EXERCISE DETAILS: Report all lines of the data below that hold the word "events".

(Collected data)
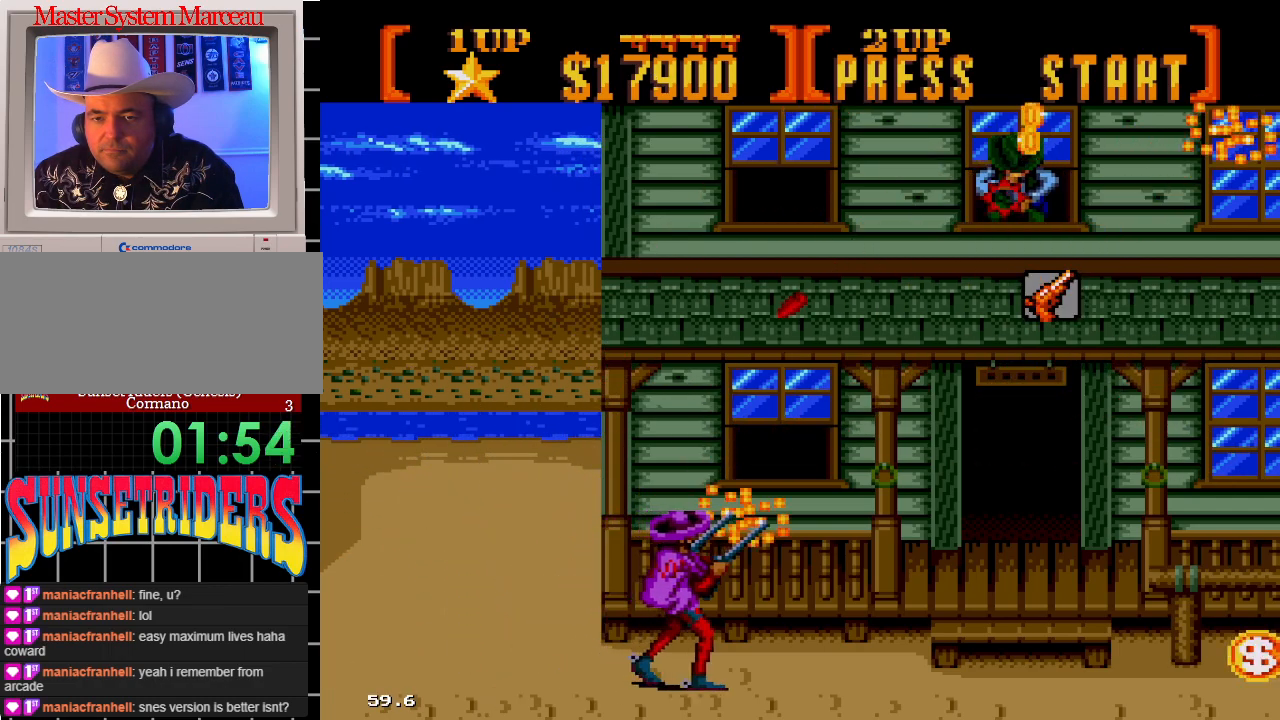
{"dt_ms": 500, "buttons": ["DPAD_RIGHT"], "events": [[67, "B", "up"], [400, "DPAD_UP", "up"]]}
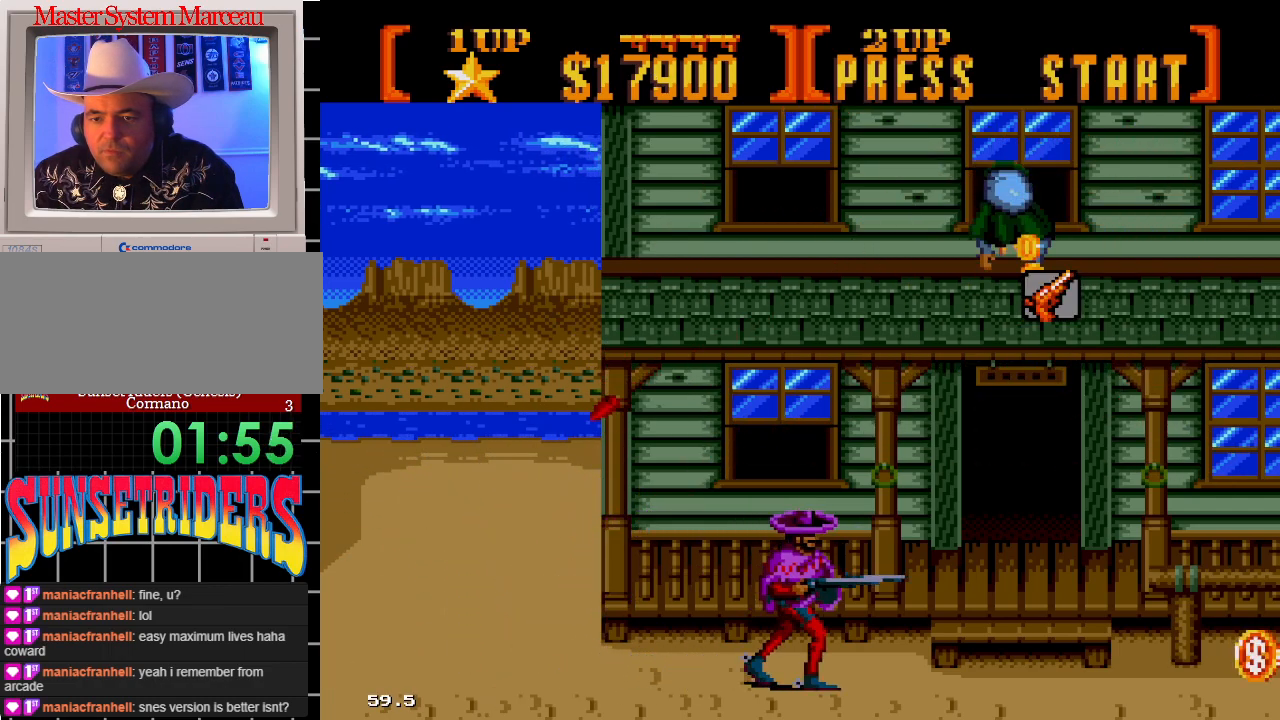
{"dt_ms": 500, "buttons": ["DPAD_RIGHT"], "events": [[33, "DPAD_RIGHT", "up"], [267, "DPAD_RIGHT", "down"]]}
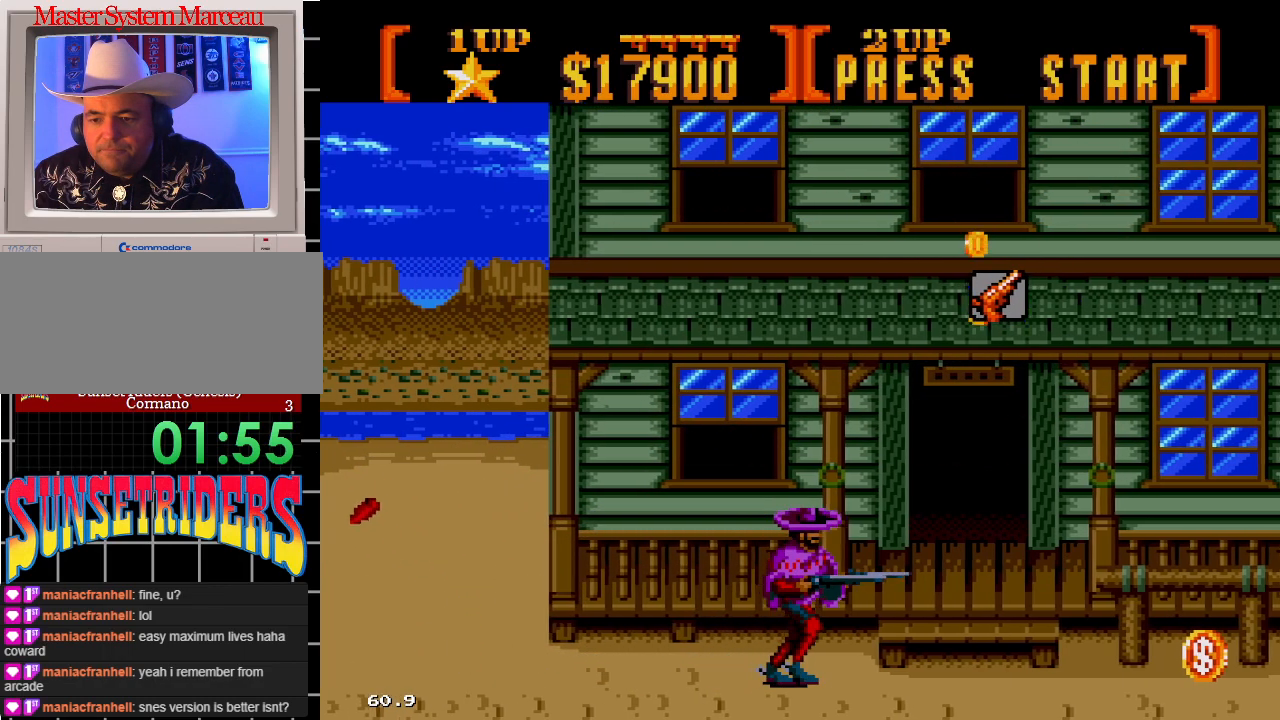
{"dt_ms": 500, "buttons": ["DPAD_RIGHT"], "events": []}
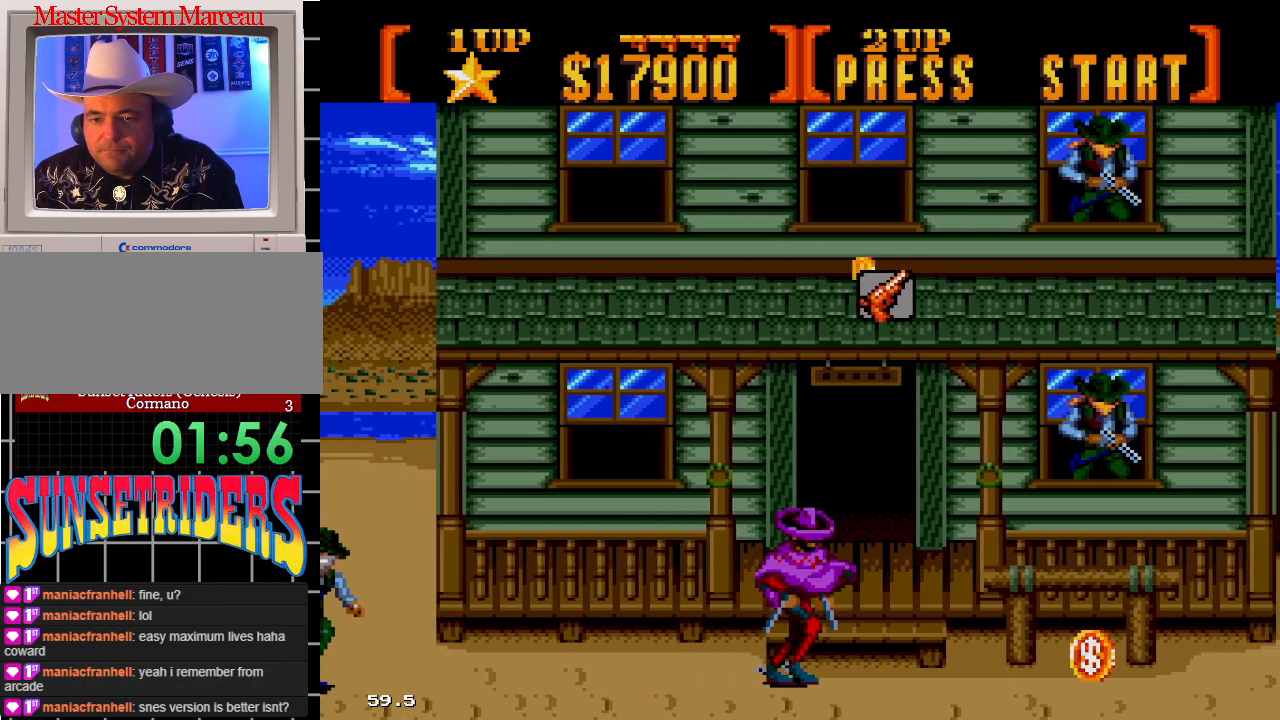
{"dt_ms": 500, "buttons": ["B"]}
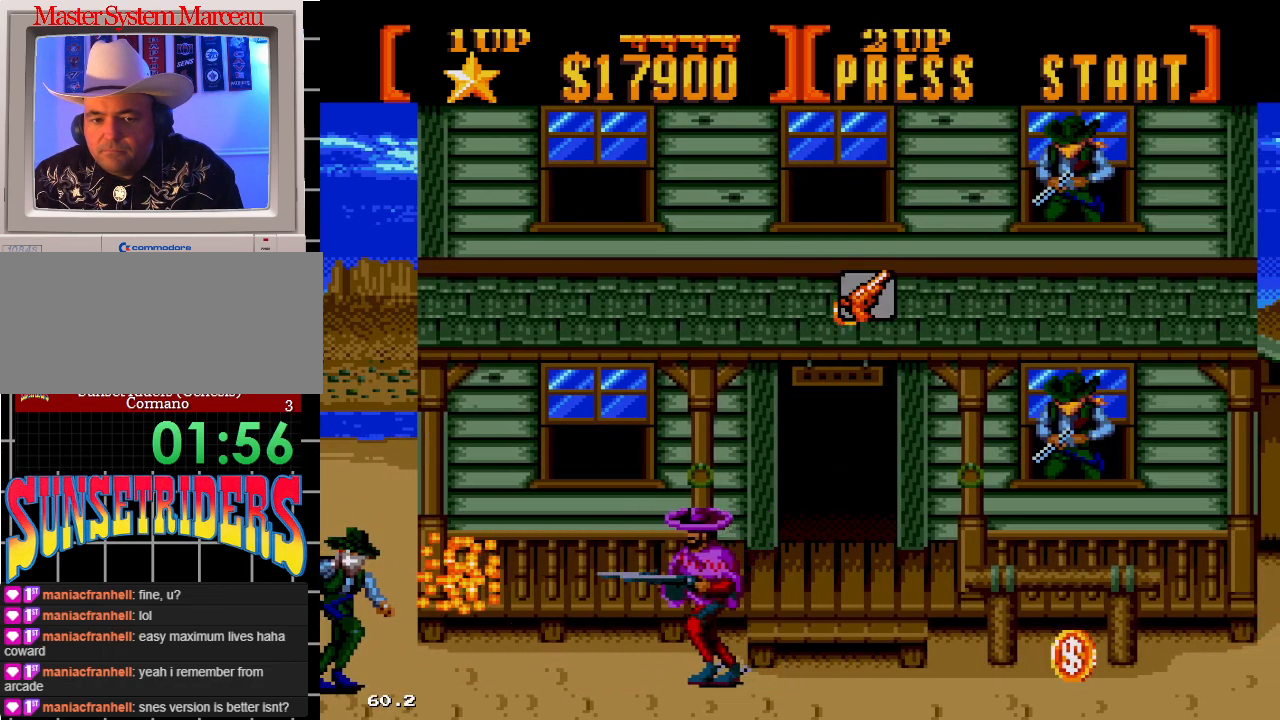
{"dt_ms": 500, "buttons": ["B"], "events": []}
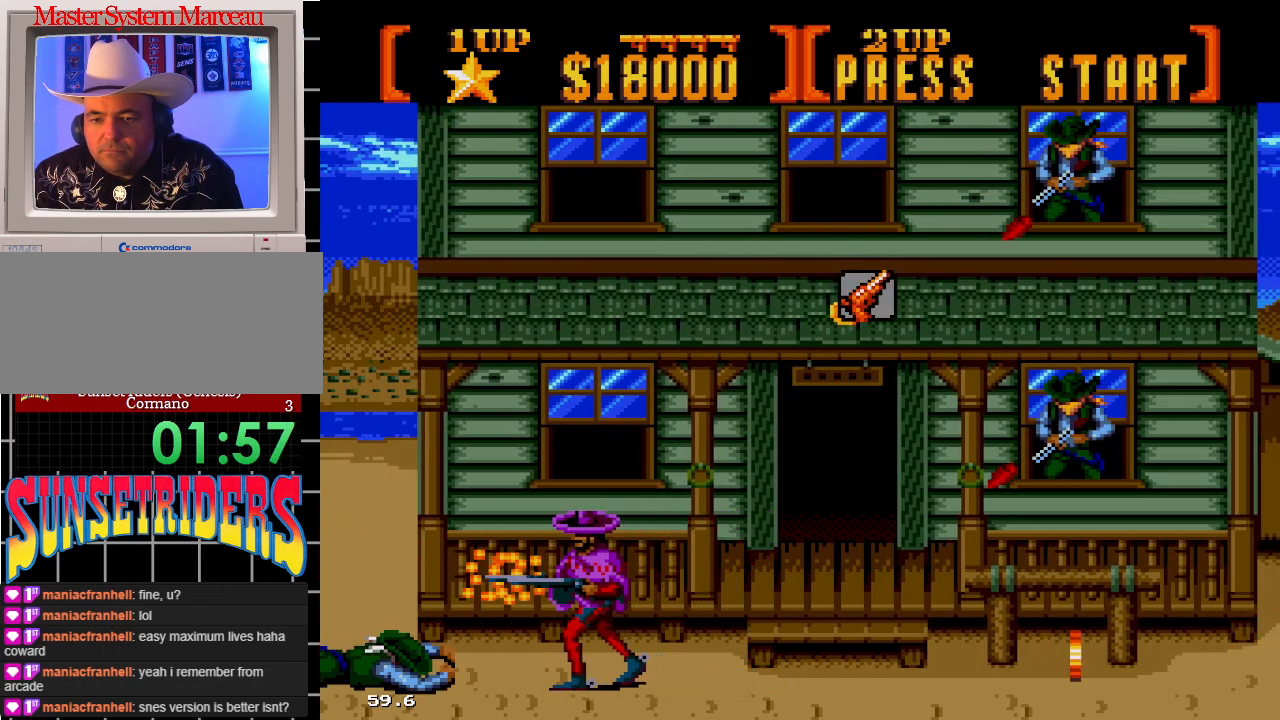
{"dt_ms": 500, "buttons": ["B"], "events": []}
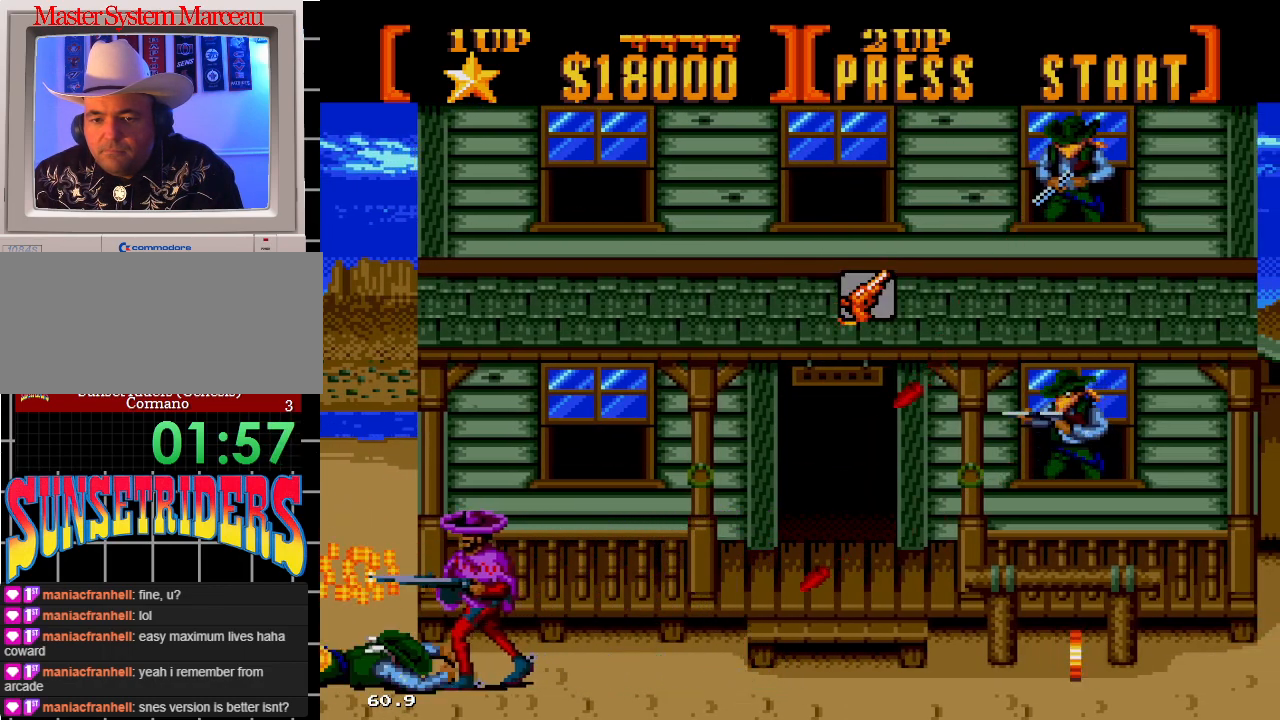
{"dt_ms": 500, "buttons": ["C"], "events": [[317, "DPAD_RIGHT", "down"], [367, "B", "up"], [417, "C", "down"], [417, "DPAD_RIGHT", "up"]]}
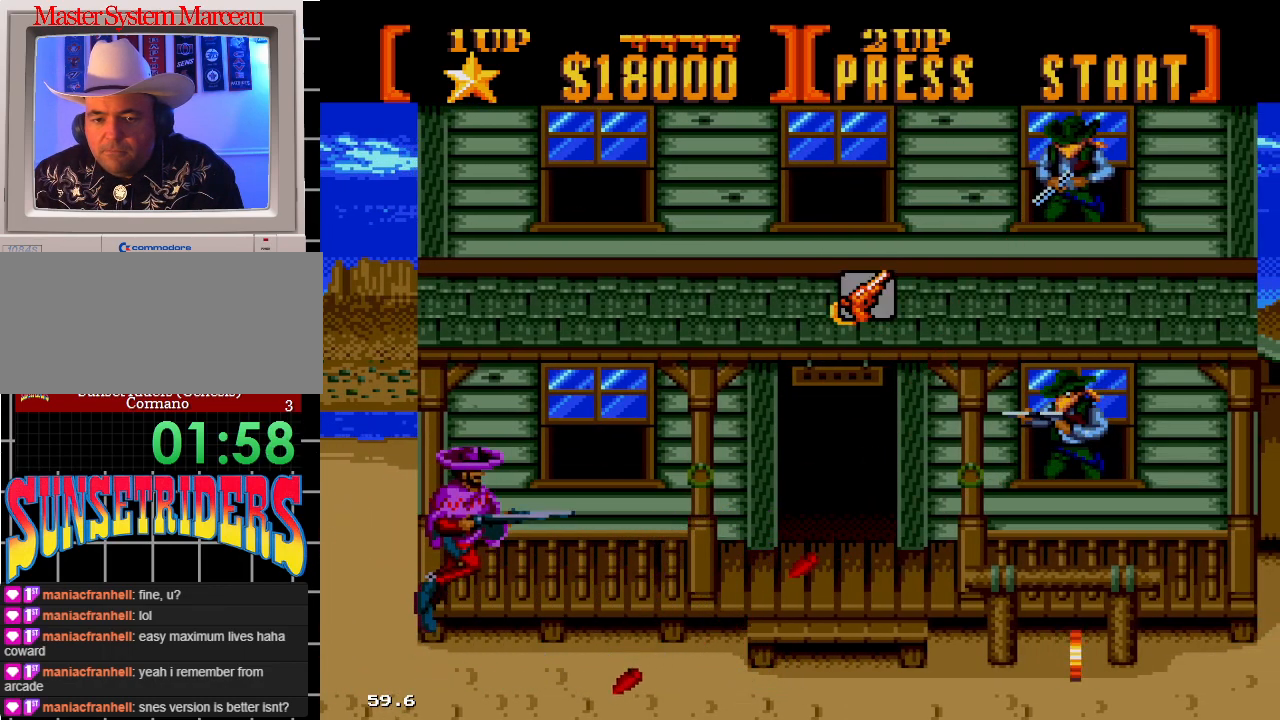
{"dt_ms": 500, "buttons": ["B"], "events": [[67, "C", "up"], [117, "B", "down"]]}
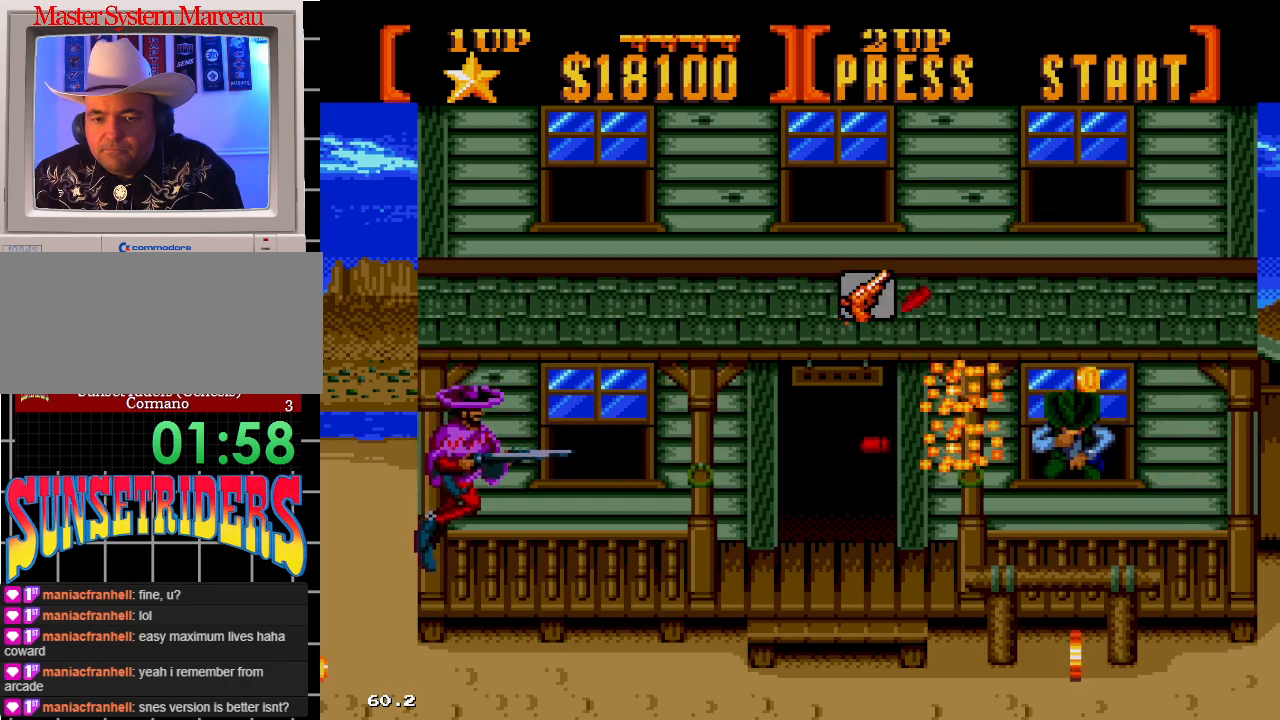
{"dt_ms": 500, "buttons": ["B"], "events": []}
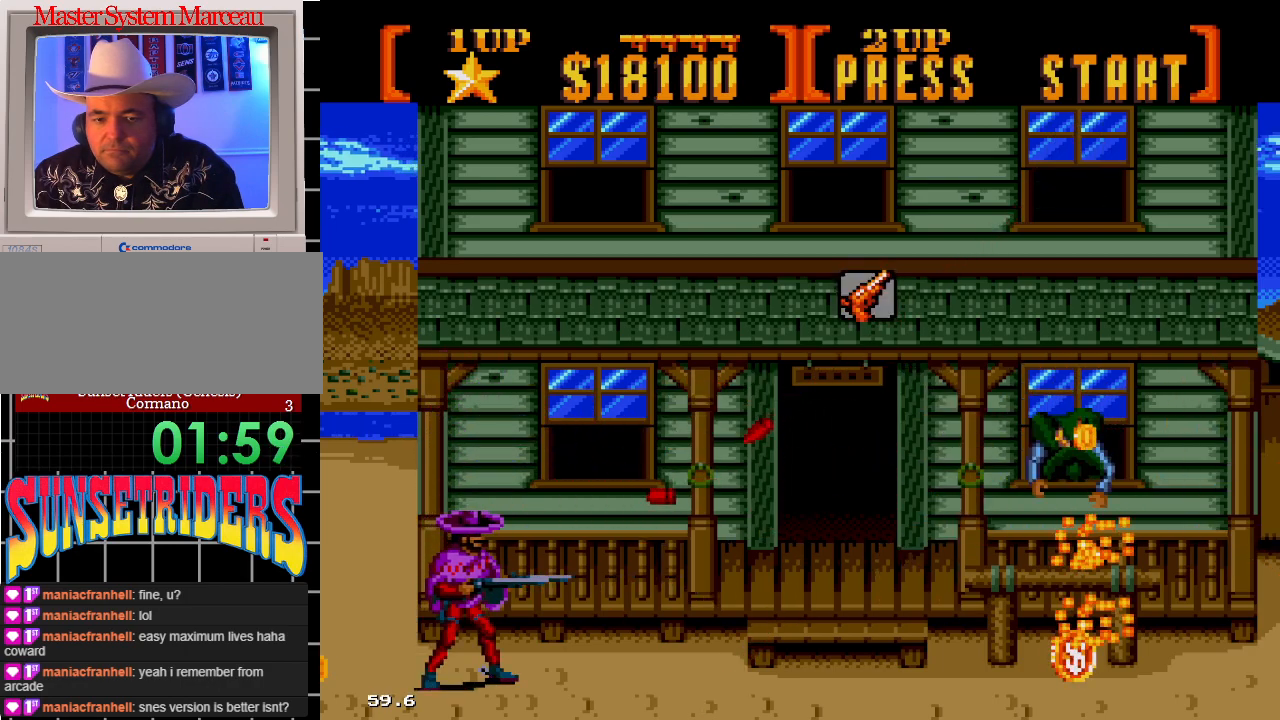
{"dt_ms": 1000, "buttons": ["DPAD_LEFT"]}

ANSWER TO THE EXERCISE:
{"dt_ms": 500, "buttons": ["DPAD_RIGHT"], "events": [[67, "B", "up"], [400, "DPAD_UP", "up"]]}
{"dt_ms": 500, "buttons": ["DPAD_RIGHT"], "events": [[33, "DPAD_RIGHT", "up"], [267, "DPAD_RIGHT", "down"]]}
{"dt_ms": 500, "buttons": ["DPAD_RIGHT"], "events": []}
{"dt_ms": 500, "buttons": ["B"], "events": []}
{"dt_ms": 500, "buttons": ["B"], "events": []}
{"dt_ms": 500, "buttons": ["C"], "events": [[317, "DPAD_RIGHT", "down"], [367, "B", "up"], [417, "C", "down"], [417, "DPAD_RIGHT", "up"]]}
{"dt_ms": 500, "buttons": ["B"], "events": [[67, "C", "up"], [117, "B", "down"]]}
{"dt_ms": 500, "buttons": ["B"], "events": []}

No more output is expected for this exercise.